Но овца не появлялась… Глашиха еще немного подождала, потом быстренько водворила ярочек в загон и пошла искать заблудшую. Шла и недовольно бурчала:

— Ат, язва такая. Видно, совсем уж остарела, непутная стала. Пора, однако, тебя на мясо. Дождешься у меня. Вот покров пройдет — и заколю, не пожалею… Ат, язва так язва. Ходи, ищи непутную.

Невелика деревня Ключи. Бабка, не притомясь, прошла ее от края до края, почти в каждый двор заглянула. Отвечали ей одно и то же: нет, когда встречали овец перед вечером, никому не попадалась на глаза бабкина приметная овца… Глашиху взяла тревога. Шкутыльгая левой ногой — пожизненная память о том, как девкой упала с вершины зарода, — и, опираясь на тонкую палочку-тальничину, бабка, покуда не стемнело, скорехонько мотнулась на увалы, одним духом обежала Солонцы. Без толку. Провалилась ее черноголовая — и все тут.
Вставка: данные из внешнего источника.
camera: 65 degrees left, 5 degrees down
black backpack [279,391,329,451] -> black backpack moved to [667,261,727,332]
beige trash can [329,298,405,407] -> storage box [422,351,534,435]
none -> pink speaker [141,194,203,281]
У Глашихи даже сердце захолонуло. Да это что же такое? Неужто совсем и без пользы пропала барануха? Куда могла подеваться? Не волки же съели. По всей округе про волков давным-давно и вспоминать забыли. Тогда кто же? Собаки. Свои же, деревенские, язва их побей. Это им не впервой. Что ни лето, осень — задерут полдесятка, а то и больше, овец да ягнят. Хуже волков стали. Подкрадутся скрытно, отобьют от остальных какую посмирней, загон устроят — и в чаще молчком, по-волчьи, придерут, одни копыта да шкуру оставят. Нынче тоже за лето трех баранух кончили в березнике. Вот зверье! Пораспускали чертей зубастых, расплодили в каждом дворе по полдюжины, а кормить не кормят путем, — им же болтушки надо не меньше, чем свиньям. И куда столько нахлебников? Поглядишь — мужики нынче уже и охотничать разучились, а собак прорву держат. Ну для чего, для какой потехи?..
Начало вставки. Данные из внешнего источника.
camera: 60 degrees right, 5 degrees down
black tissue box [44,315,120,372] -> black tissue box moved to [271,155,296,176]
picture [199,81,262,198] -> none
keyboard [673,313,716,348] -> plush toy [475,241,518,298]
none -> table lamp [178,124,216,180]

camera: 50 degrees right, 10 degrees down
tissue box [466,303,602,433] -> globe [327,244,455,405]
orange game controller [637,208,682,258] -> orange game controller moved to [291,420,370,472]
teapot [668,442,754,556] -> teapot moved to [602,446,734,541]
Начинало вечереть. С потемнелых склонов гор, из крутых распадков сумерки стекали в долину. Внизу, под увалами, успокоенно дышала деревня. Наносило зазывным, хлебосольным дымком и запахом свезенного во дворы сена. Огонь затеплился в окнах. Разноголосо брехали собаки.
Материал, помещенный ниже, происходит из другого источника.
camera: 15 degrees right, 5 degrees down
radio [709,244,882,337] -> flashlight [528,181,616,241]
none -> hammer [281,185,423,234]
Почти убежденная в том, что так оно и есть, что уже обглоданы косточки ее невезучей овцы, бабка пошкандыбала обратно, все больше огорчаясь происшедшим. Дома она как-то бессознательно и торопливо подбежала, заглянула в загон и сама себе подивилась: нечто барануха, ровно курица, способна летом через городьбу перелетать и очутиться в своем закутке?.. Ярочки тихо, сиротливо лежали в углу, на соломенной подстилке.